Rest is a lovely thing.
Real rest means not being anxious about the things still to do.
It’s an odd remark, though. How can Jesus give us rest? Is it like a mother insisting that her babies take their afternoon nap?
It’s a call away from the whole busyness of life, a summons out of the whole rat race of living. Here’s Eugene Peterson’s marvellous rendering:
“Are you tired? Worn out? Burned out on religion? Come to me. Get away with me and you’ll recover your life. I’ll show you how to take a real rest. Walk with me and work with me—watch how I do it. Learn the unforced rhythms of grace. I won’t lay anything heavy or ill-fitting on you. Keep company with me and you’ll learn to live freely and lightly.”
Jesus is offering the choice to leave anxiety behind.

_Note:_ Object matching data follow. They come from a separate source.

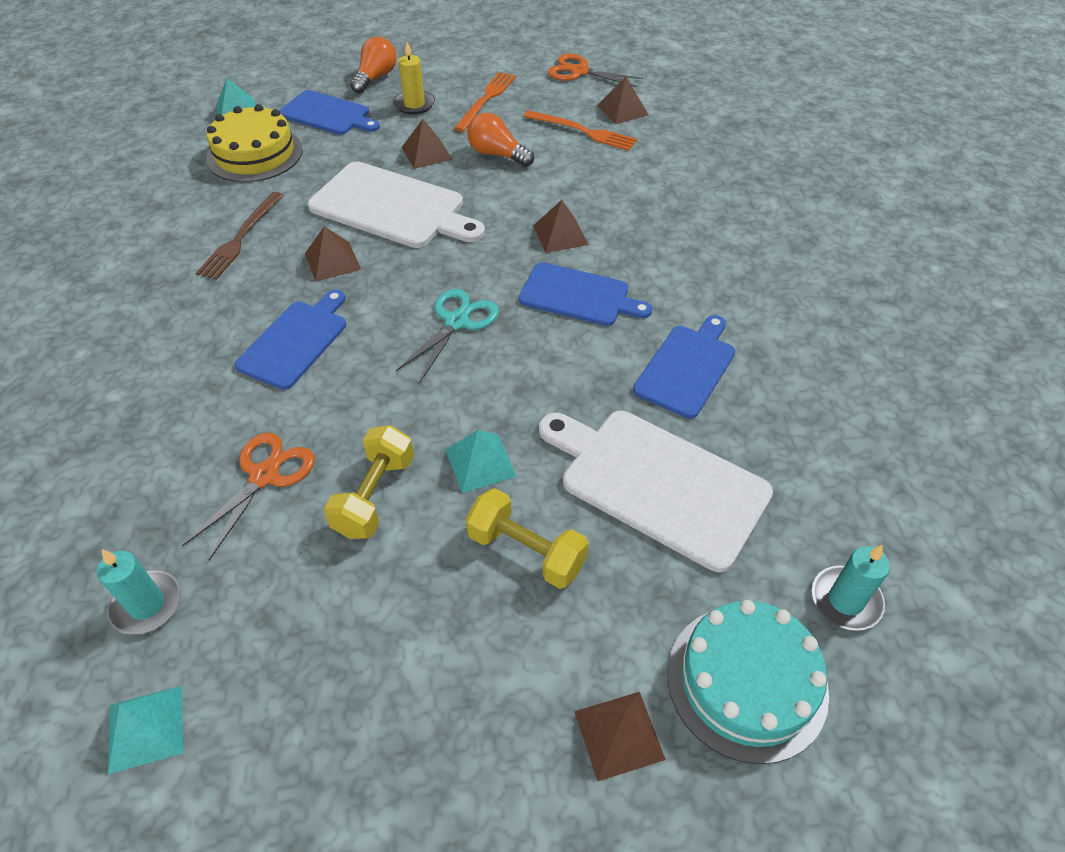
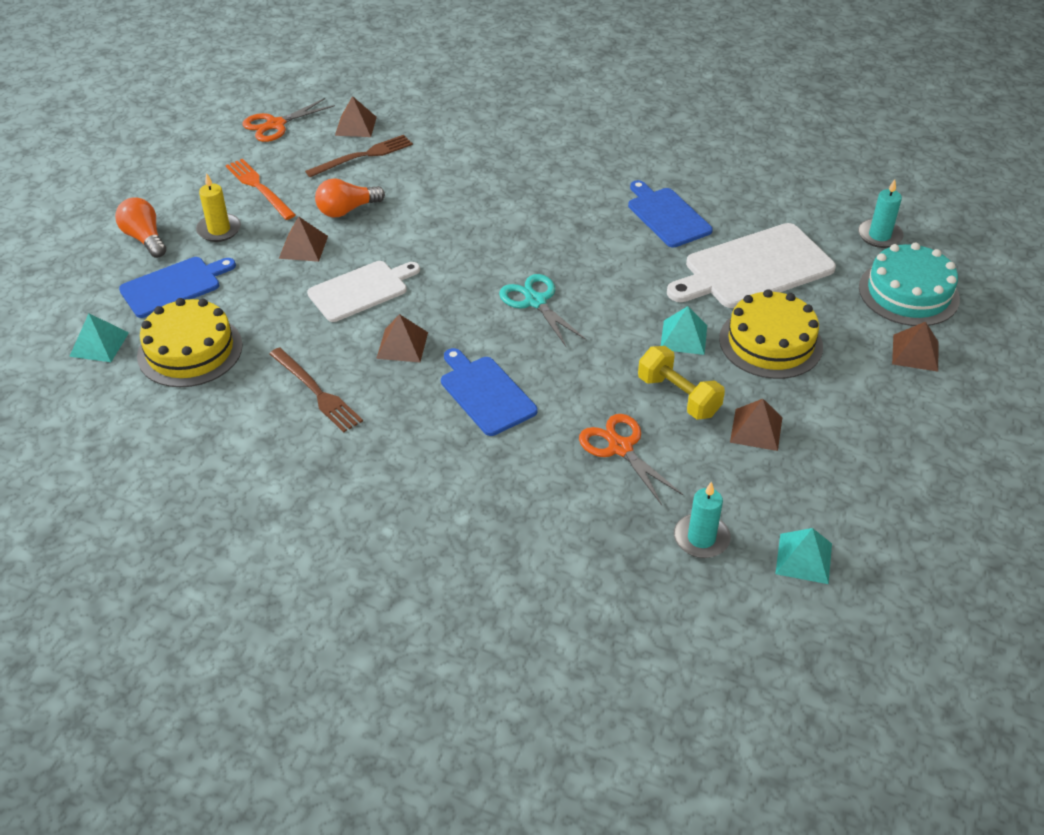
camera: 60 degrees left, 5 degrees down
white cutting board [307,161,485,248] -> white cutting board [307,261,420,322], size x0.65
yellow dumbbell [466,488,589,589] -> yellow cake [719,289,823,379]
blue cutting board [518,262,652,326] -> none
orange fork [523,110,637,151] -> brown fork [305,135,413,177]
brown pyramid [533,200,589,253] -> brown pyramid moved to [730,399,782,451]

But I still have so much to do!
The thought reminds me of that story in Luke 10: “Martha had a sister called Mary, who was seated at the Lord’s feet, listening to His word. But Martha was distracted with all her preparations; and she came up to Him and said, “Lord, do You not care that my sister has left me to do all the serving alone? Then tell her to help me.” But the Lord answered and said to her, “Martha, Martha, you are worried and bothered about so many things…”
I remember preaching on this passage and, afterwards, as we had tea and biscuits, an old lady shook her head roguishly, saying, “Ah but that’s a man talking, isn’t it? So who’ll make the tea?”

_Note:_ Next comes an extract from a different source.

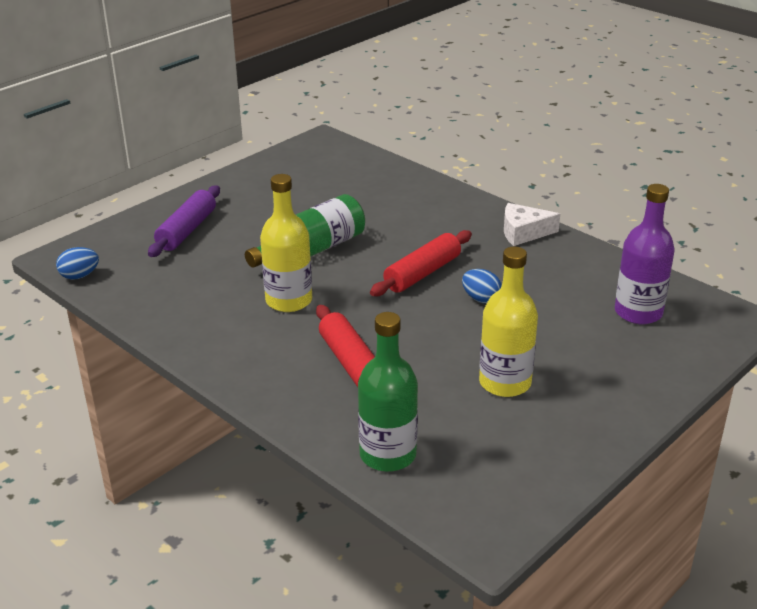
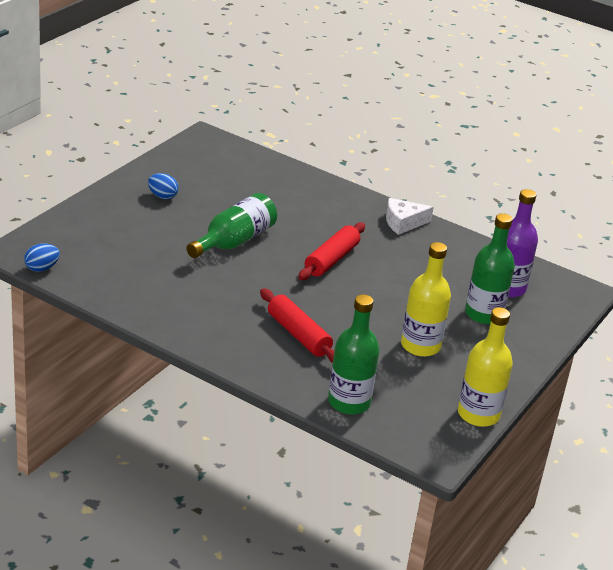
camera: 15 degrees left, 0 degrees up
purple rolling pin [148,186,220,257] -> none
yellow bottle [260,174,312,312] -> yellow bottle moved to [458,307,513,427]
blue egg [462,269,502,304] -> blue egg moved to [148,173,179,199]
none -> green bottle [465,213,515,324]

But it’s not the doing. It’s the worrying.
Walter Brueggeman wrote a powerful little book called Sabbath as Resistance. He reflects on the call to rest that is enshrined in Ten Commandments as the law to “Keep Sabbath.”
“Sabbath, in the first instance, is not about worship. It is about work stoppage. It is about withdrawal from the anxiety system of Pharaoh, the refusal to let one’s life be defined by production and consumption and the endless pursuit of private well-being.”

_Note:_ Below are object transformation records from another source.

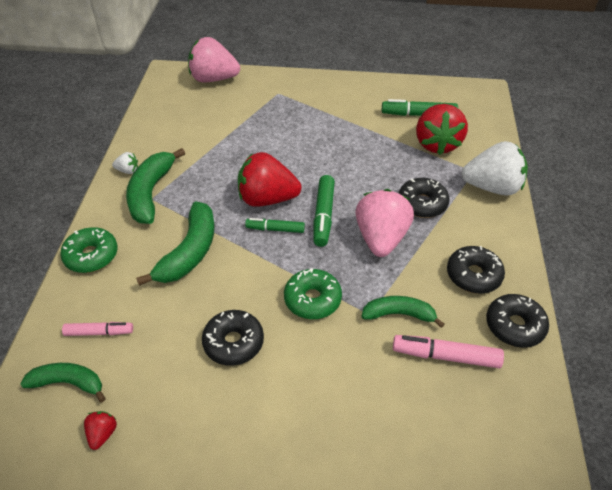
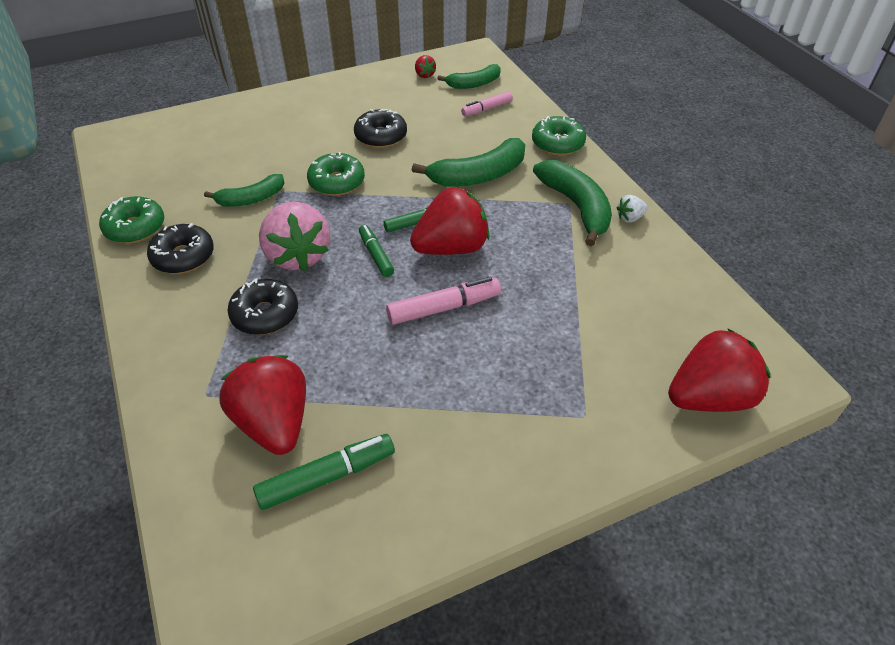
camera: 150 degrees right, 0 degrees up
green banana [136,201,215,286] -> green banana turned 105 degrees counterclockwise [412,138,525,187]
pink strawberry [188,37,240,83] -> red strawberry [668,328,771,412]
green marker [313,175,335,247] -> green marker [359,225,394,277], size x0.66
pink marker [393,335,504,368] -> pink marker moved to [386,277,501,325]
white strawberry [461,141,528,196] -> none
black donut [486,294,549,348] -> green donut [99,196,164,244]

Isn’t that interesting? There’s a choice drawn between the Pharoah way and the God way. He continues:
“Thus I have come to think that the fourth commandment on sabbath is the most difficult and most urgent of the commandments in our society, because it summons us to intent and conduct that defies the most elemental requirements of a commodity-propelled society that specializes in control and entertainment, bread and circuses … along with anxiety and violence.”
A commodity-propelled society! Look at those acres of magazines spread across the racks in your local supermarket. Don’t they tell us the same truth? Don’t they show the things that rule and reign in our restless world? Sex of course, plenty of that. Fashion, food, gadgets, stuff, home and gardens, stuff…
Wherever God rules as an alternative to Pharaoh, there the restfulness of God effectively counters the restless anxiety of Pharaoh. “ Come unto me, and I’ll show you rest.”
Even before the Commandments are given (in Exodus 20), the intro makes the point: This is the God “who brought you out of the land of Egypt, out of the house of slavery.”
Here’s Brueggeman: “The way of mammon (capital, wealth) is the way of commodity that is the way of endless desire, endless productivity, and endless restlessness without any Sabbath. Jesus taught his disciples that they could not have it both ways.”
We used to sing the hymn “Take Time to Be Holy,” but perhaps we should be singing, “Take time to be human.” Or finally, “Take time.” Sabbath is taking time … time to be holy … time to be human again.